Help! I am graduating from Bible School. What do I do now?

Posted: May 10, 2015 in Uncategorized

New BeginningsOver the last few months, I have found myself advising some of our amazing Bible school students about leaving college and handling the big question of “What do I do with my life next?” It is no small decision and one that I had to grapple with over twenty years ago. I had no ‘Christian job offer,’ no potential in the pipe, no plan and no last minute prophecy. I packed up my college room and went home, straight back on to the overhead projector from whence I’d come three years earlier! Square one. Here is a brief summary of some of these recent discussions, with particular reference to the calling and ministry of the Apostle Paul.
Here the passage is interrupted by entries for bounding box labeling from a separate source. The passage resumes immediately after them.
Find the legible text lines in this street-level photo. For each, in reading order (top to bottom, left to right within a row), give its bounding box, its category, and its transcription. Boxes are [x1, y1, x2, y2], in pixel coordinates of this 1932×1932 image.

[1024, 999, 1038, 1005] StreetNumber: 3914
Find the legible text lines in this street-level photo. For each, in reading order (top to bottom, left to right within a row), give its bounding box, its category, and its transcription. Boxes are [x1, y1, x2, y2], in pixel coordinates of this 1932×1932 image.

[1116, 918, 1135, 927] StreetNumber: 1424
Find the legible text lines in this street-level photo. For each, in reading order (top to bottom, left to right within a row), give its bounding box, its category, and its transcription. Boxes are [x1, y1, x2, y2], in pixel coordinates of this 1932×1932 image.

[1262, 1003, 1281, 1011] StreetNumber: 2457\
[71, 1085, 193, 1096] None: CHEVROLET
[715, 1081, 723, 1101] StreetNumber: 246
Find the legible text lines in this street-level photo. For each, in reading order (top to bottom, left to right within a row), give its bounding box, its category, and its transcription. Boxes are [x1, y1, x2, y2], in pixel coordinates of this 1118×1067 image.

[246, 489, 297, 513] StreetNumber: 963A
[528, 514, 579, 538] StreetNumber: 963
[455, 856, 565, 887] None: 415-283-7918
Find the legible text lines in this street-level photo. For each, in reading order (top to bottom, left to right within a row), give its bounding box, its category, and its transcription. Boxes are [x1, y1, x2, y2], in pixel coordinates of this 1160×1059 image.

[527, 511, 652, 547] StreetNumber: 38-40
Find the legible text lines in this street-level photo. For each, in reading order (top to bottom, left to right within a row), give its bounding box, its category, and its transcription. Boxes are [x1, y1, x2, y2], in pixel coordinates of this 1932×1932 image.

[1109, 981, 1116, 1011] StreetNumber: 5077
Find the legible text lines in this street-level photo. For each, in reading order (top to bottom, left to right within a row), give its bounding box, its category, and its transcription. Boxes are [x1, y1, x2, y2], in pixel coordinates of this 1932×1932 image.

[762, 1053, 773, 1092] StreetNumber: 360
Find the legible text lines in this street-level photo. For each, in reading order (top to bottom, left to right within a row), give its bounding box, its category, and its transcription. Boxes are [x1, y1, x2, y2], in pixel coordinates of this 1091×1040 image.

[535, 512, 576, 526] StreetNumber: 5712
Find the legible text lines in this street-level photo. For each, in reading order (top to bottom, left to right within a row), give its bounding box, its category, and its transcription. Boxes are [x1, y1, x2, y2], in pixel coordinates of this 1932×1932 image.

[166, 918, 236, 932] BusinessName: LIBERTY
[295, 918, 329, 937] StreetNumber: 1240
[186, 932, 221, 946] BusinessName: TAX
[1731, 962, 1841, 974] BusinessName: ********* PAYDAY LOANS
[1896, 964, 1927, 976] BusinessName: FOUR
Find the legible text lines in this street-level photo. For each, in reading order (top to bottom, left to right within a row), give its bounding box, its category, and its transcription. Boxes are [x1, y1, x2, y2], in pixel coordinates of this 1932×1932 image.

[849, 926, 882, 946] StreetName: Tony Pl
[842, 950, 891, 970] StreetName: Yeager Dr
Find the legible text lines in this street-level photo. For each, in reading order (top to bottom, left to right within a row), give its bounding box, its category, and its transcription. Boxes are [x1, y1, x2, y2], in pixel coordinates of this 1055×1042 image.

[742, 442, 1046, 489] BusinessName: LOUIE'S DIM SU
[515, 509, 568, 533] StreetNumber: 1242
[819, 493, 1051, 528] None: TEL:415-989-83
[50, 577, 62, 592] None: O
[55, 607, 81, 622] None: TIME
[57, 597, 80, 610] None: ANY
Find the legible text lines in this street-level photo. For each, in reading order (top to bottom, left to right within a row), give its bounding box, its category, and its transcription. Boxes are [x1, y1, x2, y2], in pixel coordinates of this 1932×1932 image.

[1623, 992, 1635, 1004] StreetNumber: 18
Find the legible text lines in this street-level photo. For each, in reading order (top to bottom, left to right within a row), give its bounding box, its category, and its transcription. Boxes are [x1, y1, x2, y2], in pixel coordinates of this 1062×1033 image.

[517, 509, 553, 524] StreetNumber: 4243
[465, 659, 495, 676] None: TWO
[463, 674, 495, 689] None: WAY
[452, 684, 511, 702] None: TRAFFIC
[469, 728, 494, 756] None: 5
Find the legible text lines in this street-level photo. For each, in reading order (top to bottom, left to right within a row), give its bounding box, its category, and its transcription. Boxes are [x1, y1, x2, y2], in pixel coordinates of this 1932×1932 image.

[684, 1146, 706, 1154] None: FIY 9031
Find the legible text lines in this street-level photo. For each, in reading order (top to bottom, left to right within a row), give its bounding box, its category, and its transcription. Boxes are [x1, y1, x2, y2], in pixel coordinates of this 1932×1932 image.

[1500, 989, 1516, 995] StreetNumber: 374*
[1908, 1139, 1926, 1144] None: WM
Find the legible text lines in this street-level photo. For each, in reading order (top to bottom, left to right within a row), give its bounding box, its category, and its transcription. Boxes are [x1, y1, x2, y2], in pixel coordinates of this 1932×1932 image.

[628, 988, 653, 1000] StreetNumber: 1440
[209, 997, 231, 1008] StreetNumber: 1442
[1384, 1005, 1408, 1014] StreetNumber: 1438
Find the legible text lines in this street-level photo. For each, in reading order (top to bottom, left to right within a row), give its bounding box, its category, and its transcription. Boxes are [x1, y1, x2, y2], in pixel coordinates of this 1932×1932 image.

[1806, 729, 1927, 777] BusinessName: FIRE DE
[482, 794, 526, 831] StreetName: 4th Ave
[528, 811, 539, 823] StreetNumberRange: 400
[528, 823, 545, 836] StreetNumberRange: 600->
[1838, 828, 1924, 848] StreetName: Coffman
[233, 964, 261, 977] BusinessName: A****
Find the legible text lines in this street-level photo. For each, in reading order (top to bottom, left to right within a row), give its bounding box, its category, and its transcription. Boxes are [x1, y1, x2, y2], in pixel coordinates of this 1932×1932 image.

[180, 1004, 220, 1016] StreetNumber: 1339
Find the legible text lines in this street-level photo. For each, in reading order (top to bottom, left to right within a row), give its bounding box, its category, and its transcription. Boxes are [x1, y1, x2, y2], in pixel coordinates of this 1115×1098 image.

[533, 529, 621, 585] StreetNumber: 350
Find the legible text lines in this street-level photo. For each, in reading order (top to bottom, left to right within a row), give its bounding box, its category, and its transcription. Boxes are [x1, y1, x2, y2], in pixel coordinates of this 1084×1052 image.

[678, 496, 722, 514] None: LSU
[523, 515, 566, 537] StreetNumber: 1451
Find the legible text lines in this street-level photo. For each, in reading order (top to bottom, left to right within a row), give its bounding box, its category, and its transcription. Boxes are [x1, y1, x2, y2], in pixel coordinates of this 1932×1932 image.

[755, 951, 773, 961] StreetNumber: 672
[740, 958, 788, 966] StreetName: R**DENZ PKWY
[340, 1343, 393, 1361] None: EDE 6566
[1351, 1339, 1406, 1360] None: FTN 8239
  1. AT THE END OF THE ROAD… You may well be called to ‘Rome’ (Acts 23:11) but in most cases it will be via ‘Straight Street’ (Acts 9:11) first. Forsake the notion that the next move must be accompanied by ‘you have reached your destination!’ Some of those dreams and visions could be decades away from fulfillment and, relax, that’s perfectly ok with God. It doesn’t mean that you’ll never see your ‘Rome.’
  2. BE A BRICK. Every ‘sent one’ needs an Antioch (Acts 13:1-2) – a fabulous local church. Paul was a hard working local leader and Antioch was not just his base; he was part of the brickwork! It was through serving locally that the Holy Spirit ensured he found both the right task and the right time: both are crucially important in order to be in the centre of God’s will, not our own. Look at the titles of the New Testament books: God is big on speaking to churches, less so to individuals. If you don’t take root you can’t bear fruit.
  3. PAY FOR GUIDANCE. No, I don’t mean rent-a-prophet. Notice the double mention of fasting and prayer as Paul and Barnabas are launched out (Acts 13:2-3). Prayer ensures you find your true calling in Christ, not a temporary career in Christianity. Authentic divine guidance is always expensive and arises from prayer-filled fumes. No smoke, no fire; no fire, no light. Lots of Christians with ministry potential have been guided by bushes that weren’t ablaze and ended up with a powerless staff.
  4. PLAN TO DO ‘THIS AND THAT.’ I have never been a fan of the phrase ‘God’s got a plan for me’ – surely that should read in the plural? ‘I know the plans…’ says Jeremiah 29:11. Acts 1:8 is clear that we have to do this AND do that. Galatia, Corinth, Philippi, Thessalonica: Paul had divine work to do in all sorts of places and I can only assume that is true for us today. Arriving in Rome may have been one of Paul’s goals, but there was no ‘big time’ in the kingdom of God. We serve God in the minutes not just the milestones.
  5. KNOW YOUR PLACE. Be real about yourself and about ministry life! You can’t really be team leader until you’ve been on the team for a good season (Acts 12:25). Initially, Barnabas would appear to have been the one in charge and it would be a while before Paul would become team leader, even though he was perceived to be the gifted one on Twitter (Acts 14:12). If called to pastoral or public ministry, sometimes the greatest thing you can be is a terrific Number Two; not temporarily, or strategically, but forever. You’ll only be happy and fulfilled if you’re exactly who God made you to be, and when.
  6. SQUARE ONE CAN BE A WINNER. Here’s a thought that helped me twenty years ago. Don’t be ashamed to simply ‘go home.’ Notice that the apostles’ first port of call was Cyprus (Acts 13:4). Question: Did the Spirit supernaturally lead them there, or was it that Barnabas knew the area well (Acts 4:36)? When you don’t know where to go, go where you know. It worked for me.
  7. BE OBSESSED WITH JESUS. Finally, despite our remarkable God-ordained differences and varying gifts and talents, our callings are ultimately all the same. We are called, in the words of Mark’s Gospel, to be with Him (Mark 3:14). Paul’s clear obsession was the Master not the ministry (Philippians 3:10). If called to Him, He will send us out to preach (Mark 3:14). He can’t send us if He can’t see us, and proximity to God is a human decision. Let history record that we were ‘heaven sent’ rather than we ‘got up and went.’

The Lord be with all our amazing students this summer. Blessed are the feet are those who bring good news!